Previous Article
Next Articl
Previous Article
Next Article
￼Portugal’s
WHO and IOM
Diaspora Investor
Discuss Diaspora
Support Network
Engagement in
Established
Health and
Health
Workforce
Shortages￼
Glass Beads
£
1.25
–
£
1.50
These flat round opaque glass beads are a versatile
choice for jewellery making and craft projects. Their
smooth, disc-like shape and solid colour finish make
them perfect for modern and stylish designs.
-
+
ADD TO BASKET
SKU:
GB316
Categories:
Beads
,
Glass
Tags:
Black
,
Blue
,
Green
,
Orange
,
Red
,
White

☆ ☆ ☆

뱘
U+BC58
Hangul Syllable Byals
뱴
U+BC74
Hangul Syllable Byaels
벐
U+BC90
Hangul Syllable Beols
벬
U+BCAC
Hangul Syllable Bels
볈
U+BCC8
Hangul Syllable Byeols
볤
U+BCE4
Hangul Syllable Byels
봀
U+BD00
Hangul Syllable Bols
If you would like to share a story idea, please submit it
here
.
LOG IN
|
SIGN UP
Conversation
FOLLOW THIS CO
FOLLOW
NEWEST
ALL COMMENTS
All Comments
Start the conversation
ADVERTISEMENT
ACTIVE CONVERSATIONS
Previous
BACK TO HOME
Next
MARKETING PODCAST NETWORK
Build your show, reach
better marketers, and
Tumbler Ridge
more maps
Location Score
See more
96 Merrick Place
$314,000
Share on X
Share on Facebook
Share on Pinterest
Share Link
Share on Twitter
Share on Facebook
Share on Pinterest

☆ ☆ ☆

- **GOAL OF THE EXERCISE**: Repeat exactly, and only, the entries from the line with "Discuss Diaspora" through the line with "choice for jewellery". Pictures are skipped.

- **SOLUTION TO THIS EXERCISE**:
Discuss Diaspora
Support Network
Engagement in
Established
Health and
Health
Workforce
Shortages
Glass Beads
£
1.25
–
£
1.50
These flat round opaque glass beads are a versatile
choice for jewellery making and craft projects. Their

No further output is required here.